Key Inflation Measure Rose 5.8 Percent in December, Highest Since 1982

The Federal Reserve building in Washington, D.C., January 26, 2022. (Joshua Roberts/Reuters)

A key measure of inflation jumped 5.8 percent in December compared to one year earlier, the Bureau of Economic Analysis said Friday.

The Federal Reserve’s preferred measure of inflation, the Commerce Department’s Personal Consumption Expenditures index, increased again last month, after previously hitting 5.7 percent in November.

The December spike was the largest since 1982.

Meanwhile, the core PCE, which excludes volatile food and energy prices, rose 4.9 percent year-over-year.

The figures follow a Labor Department report released earlier this month that showed the consumer price index, a major inflation gauge, surged 0.5 percent in December and 7.0 percent for the last twelve months ending in December, representing the largest annual spike since June 1982, when inflation hit 7.1 percent.

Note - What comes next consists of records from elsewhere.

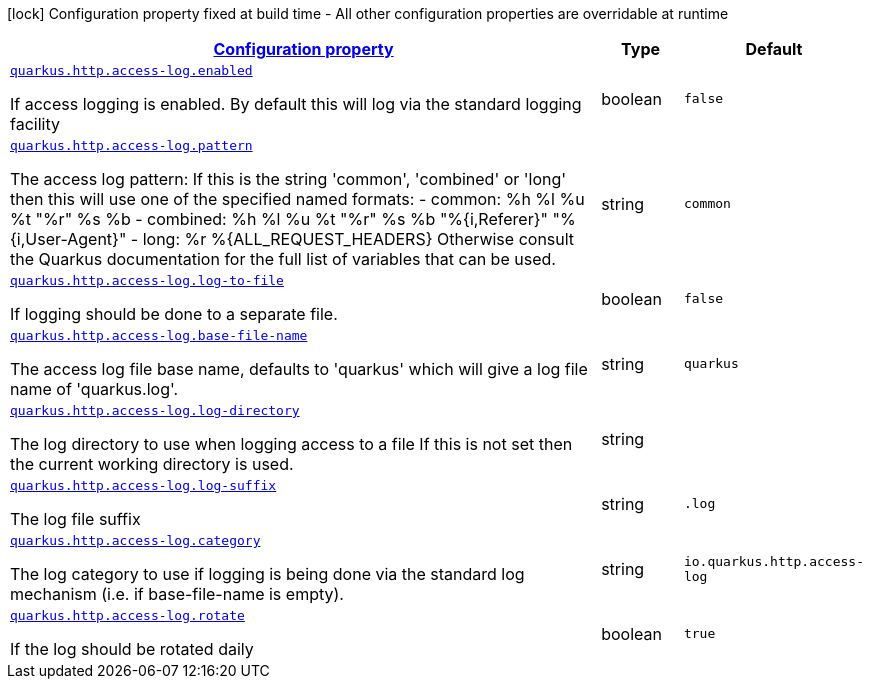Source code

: [.configuration-legend]
icon:lock[title=Fixed at build time] Configuration property fixed at build time - All other configuration properties are overridable at runtime
[.configuration-reference, cols="80,.^10,.^10"]
|===

h|[[quarkus-vertx-http-config-group-access-log-config_configuration]]link:#quarkus-vertx-http-config-group-access-log-config_configuration[Configuration property]

h|Type
h|Default

a| [[quarkus-vertx-http-config-group-access-log-config_quarkus.http.access-log.enabled]]`link:#quarkus-vertx-http-config-group-access-log-config_quarkus.http.access-log.enabled[quarkus.http.access-log.enabled]`

[.description]
--
If access logging is enabled. By default this will log via the standard logging facility
--|boolean 
|`false`


a| [[quarkus-vertx-http-config-group-access-log-config_quarkus.http.access-log.pattern]]`link:#quarkus-vertx-http-config-group-access-log-config_quarkus.http.access-log.pattern[quarkus.http.access-log.pattern]`

[.description]
--
The access log pattern: If this is the string 'common', 'combined' or 'long' then this will use one of the specified named formats:  
 -  common:
 %h %l %u %t "%r" %s %b  
 -  combined:
 %h %l %u %t "%r" %s %b "%++{++i,Referer++}++" "%++{++i,User-Agent++}++"  
 -  long:
 %r
 %++{++ALL_REQUEST_HEADERS++}++
   Otherwise consult the Quarkus documentation for the full list of variables that can be used.
--|string 
|`common`


a| [[quarkus-vertx-http-config-group-access-log-config_quarkus.http.access-log.log-to-file]]`link:#quarkus-vertx-http-config-group-access-log-config_quarkus.http.access-log.log-to-file[quarkus.http.access-log.log-to-file]`

[.description]
--
If logging should be done to a separate file.
--|boolean 
|`false`


a| [[quarkus-vertx-http-config-group-access-log-config_quarkus.http.access-log.base-file-name]]`link:#quarkus-vertx-http-config-group-access-log-config_quarkus.http.access-log.base-file-name[quarkus.http.access-log.base-file-name]`

[.description]
--
The access log file base name, defaults to 'quarkus' which will give a log file name of 'quarkus.log'.
--|string 
|`quarkus`


a| [[quarkus-vertx-http-config-group-access-log-config_quarkus.http.access-log.log-directory]]`link:#quarkus-vertx-http-config-group-access-log-config_quarkus.http.access-log.log-directory[quarkus.http.access-log.log-directory]`

[.description]
--
The log directory to use when logging access to a file If this is not set then the current working directory is used.
--|string 
|


a| [[quarkus-vertx-http-config-group-access-log-config_quarkus.http.access-log.log-suffix]]`link:#quarkus-vertx-http-config-group-access-log-config_quarkus.http.access-log.log-suffix[quarkus.http.access-log.log-suffix]`

[.description]
--
The log file suffix
--|string 
|`.log`


a| [[quarkus-vertx-http-config-group-access-log-config_quarkus.http.access-log.category]]`link:#quarkus-vertx-http-config-group-access-log-config_quarkus.http.access-log.category[quarkus.http.access-log.category]`

[.description]
--
The log category to use if logging is being done via the standard log mechanism (i.e. if base-file-name is empty).
--|string 
|`io.quarkus.http.access-log`


a| [[quarkus-vertx-http-config-group-access-log-config_quarkus.http.access-log.rotate]]`link:#quarkus-vertx-http-config-group-access-log-config_quarkus.http.access-log.rotate[quarkus.http.access-log.rotate]`

[.description]
--
If the log should be rotated daily
--|boolean 
|`true`

|===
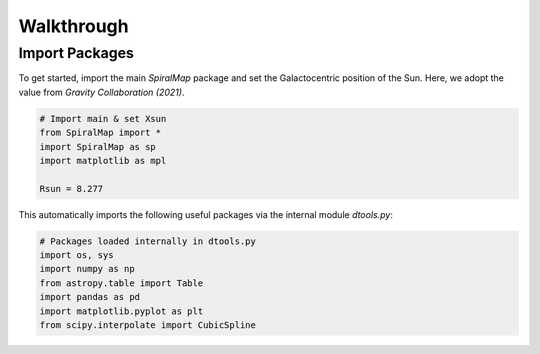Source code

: Walkthrough
===========

Import Packages
---------------

To get started, import the main `SpiralMap` package and set the Galactocentric position of the Sun.  
Here, we adopt the value from *Gravity Collaboration (2021)*.

.. code-block:: python

    # Import main & set Xsun
    from SpiralMap import *
    import SpiralMap as sp
    import matplotlib as mpl

    Rsun = 8.277

This automatically imports the following useful packages via the internal module `dtools.py`:

.. code-block:: python

    # Packages loaded internally in dtools.py
    import os, sys
    import numpy as np
    from astropy.table import Table
    import pandas as pd
    import matplotlib.pyplot as plt
    from scipy.interpolate import CubicSpline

President Biden has claimed that supply chain disruptions caused by the Covid-19 pandemic is partially to blame for the rising inflation. Biden’s National Economic Council director, Brian Deese, called the price increases a “global phenomenon” that “reflect the nature of the global challenge of coming through a pandemic crisis” and recovery earlier this month.

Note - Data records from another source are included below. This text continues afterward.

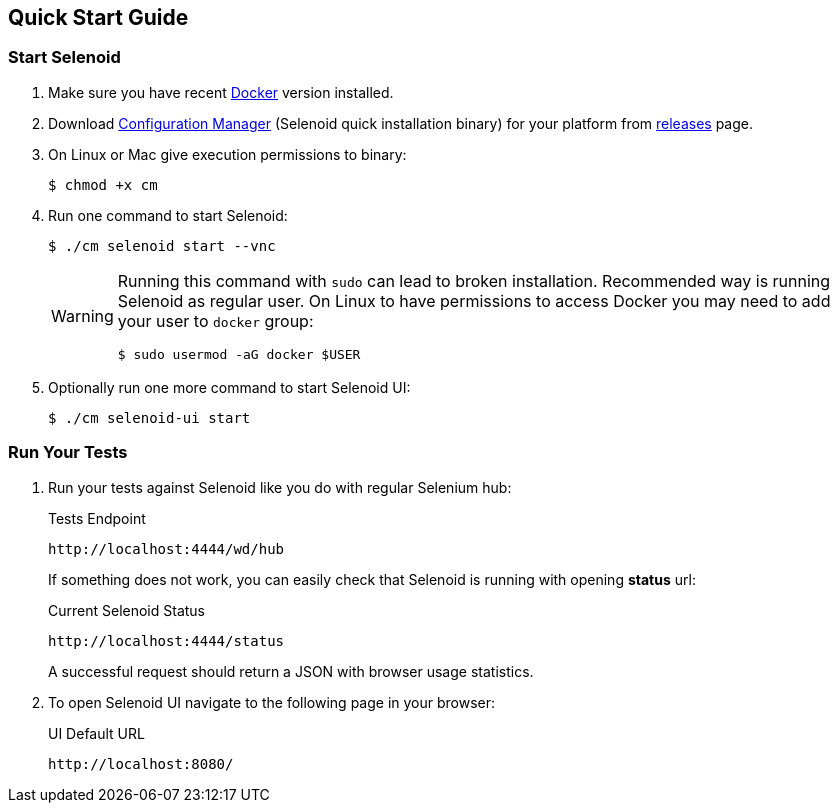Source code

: == Quick Start Guide

=== Start Selenoid

. Make sure you have recent https://www.docker.com/[Docker] version installed.
. Download http://aerokube.com/cm/latest/[Configuration Manager] (Selenoid quick installation binary) for your platform from https://github.com/aerokube/cm/releases/latest[releases] page.
. On Linux or Mac give execution permissions to binary:

    $ chmod +x cm

. Run one command to start Selenoid:

    $ ./cm selenoid start --vnc
+
[WARNING]
====
Running this command with `sudo` can lead to broken installation. Recommended way is running Selenoid as regular user. On Linux to have permissions to access Docker you may need to add your user to `docker` group:
[source,bash]
----
$ sudo usermod -aG docker $USER
----
====
+

. Optionally run one more command to start Selenoid UI:

    $ ./cm selenoid-ui start

=== Run Your Tests

. Run your tests against Selenoid like you do with regular Selenium hub:
+
.Tests Endpoint
----
http://localhost:4444/wd/hub
----
+
If something does not work, you can easily check that Selenoid is running with opening *status* url:
+
.Current Selenoid Status
----
http://localhost:4444/status
----
+
A successful request should return a JSON with browser usage statistics.

. To open Selenoid UI navigate to the following page in your browser:
+
.UI Default URL
----
http://localhost:8080/
----


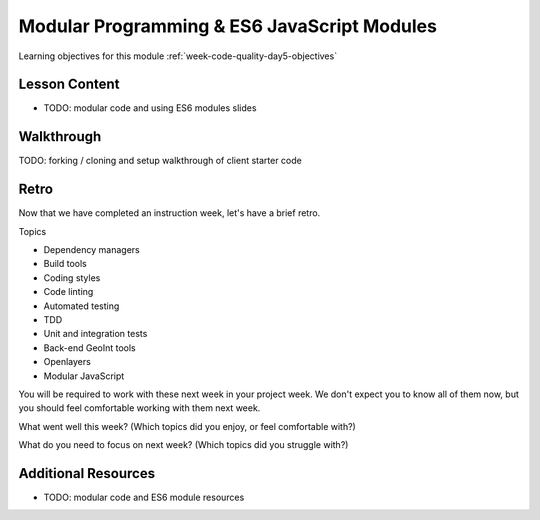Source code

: .. _week-code-quality_day5:

============================================
Modular Programming & ES6 JavaScript Modules
============================================

Learning objectives for this module :ref:`week-code-quality-day5-objectives`

Lesson Content
--------------

- TODO: modular code and using ES6 modules slides

.. content can be ported from https://github.com/LaunchCodeEducation/openlayers-vanilla-client

.. 
  TODO: move to w1d3
  * `HTTP <https://education.launchcode.org/gis-devops-slides/week1/day5_http.html#1>`_

Walkthrough
-----------

TODO: forking / cloning and setup walkthrough of client starter code 

.. 
  should this be a studio or walkthrough?
  content can be ported from https://github.com/LaunchCodeEducation/openlayers-vanilla-client

.. 
  TODO: studio / walkthrough on using modules? ideas:
  refactoring large script file into modules
  use examples from the repo

Retro
-----

Now that we have completed an instruction week, let's have a brief retro.

.. 
  TODO: should we move these to the Objectives page under a Week X Topics header? 

Topics

- Dependency managers
- Build tools
- Coding styles
- Code linting
- Automated testing
- TDD
- Unit and integration tests
- Back-end GeoInt tools
- Openlayers
- Modular JavaScript

You will be required to work with these next week in your project week. We don't expect you to know all of them now, but you should feel comfortable working with them next week.

.. 
  TODO: project overview slides
  should this be in its own linked document?
  visual diagram and demo of final project
  project git branching and gitlab merge request submission process 

What went well this week? (Which topics did you enjoy, or feel comfortable with?)

What do you need to focus on next week? (Which topics did you struggle with?)

.. 
  TODO: move / distribute in prep weeks
  Topics
  * Git
  * GitLab
  * IntelliJ
  * Java project structure
  * Unit testing & JUnit
  * Security Culture
  * Security tools
  * TDD
  * Red-Green-Refactor
  * Integration testing
  * MVC
  * Dependency injection in Spring Boot
  * Spring component annotations (@Controller, @Repository, @Autowired)
  * PosgtreSQL & psql CLI
  * SELECT, INSERT, UPDATE, DELETE
  * Relational Databases
  * Database Schemas
  * Configure a database in Spring Boot using application.properties
  * Spring Data, JPA, & Hibernate
  * HTTP requests, and responses
  * Types of HTTP requests (GET, POST, PUT, HEAD, DELETE)
  * JSON
  * cURL
  * API
  * GeoJSON
  * Geometry types
  * OpenLayers
  * AJAX

Additional Resources
--------------------

- TODO: modular code and ES6 module resources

Deese said during a White House press briefing that the U.S. is in a “uniquely strong economic position” despite Americans encountering rising prices and empty shelves in stores across the country.

He crafted a story in which the U.S. had excelled economically last year, noting that it experienced the largest decline in unemployment, most jobs created and the strongest economic growth in nearly 40 years. However, he failed to acknowledge that those figures come in the wake of record destruction on the economy brought on by the early days of the Covid-19 pandemic.

Biden has been patting himself on the back after the U.S. gross domestic product grew at 6.9 percent in the fourth quarter. He called the growth “no accident.”

“My economic strategy is creating good jobs for Americans, rebuilding our manufacturing, and strengthening our supply chains here at home to help make our companies more competitive,” Biden said.

Meanwhile, the Federal Reserve signaled Wednesday that it will likely raise interest rates in March in an effort to temper an overheating economy and soaring inflation.

“The committee is of a mind to raise the federal funds rate at the March meeting assuming that the conditions are appropriate for doing so,” Federal Reserve chair Jerome Powell said at a press briefing.

He added that inflation “has not gotten better. It has probably gotten a bit worse. . . . To the extent that situation deteriorates further, our policy will have to reflect that,” Reuters reported. “This is going to be a year in which we move steadily away from the very highly accommodative monetary policy we put in place to deal with the economic effects of the pandemic.”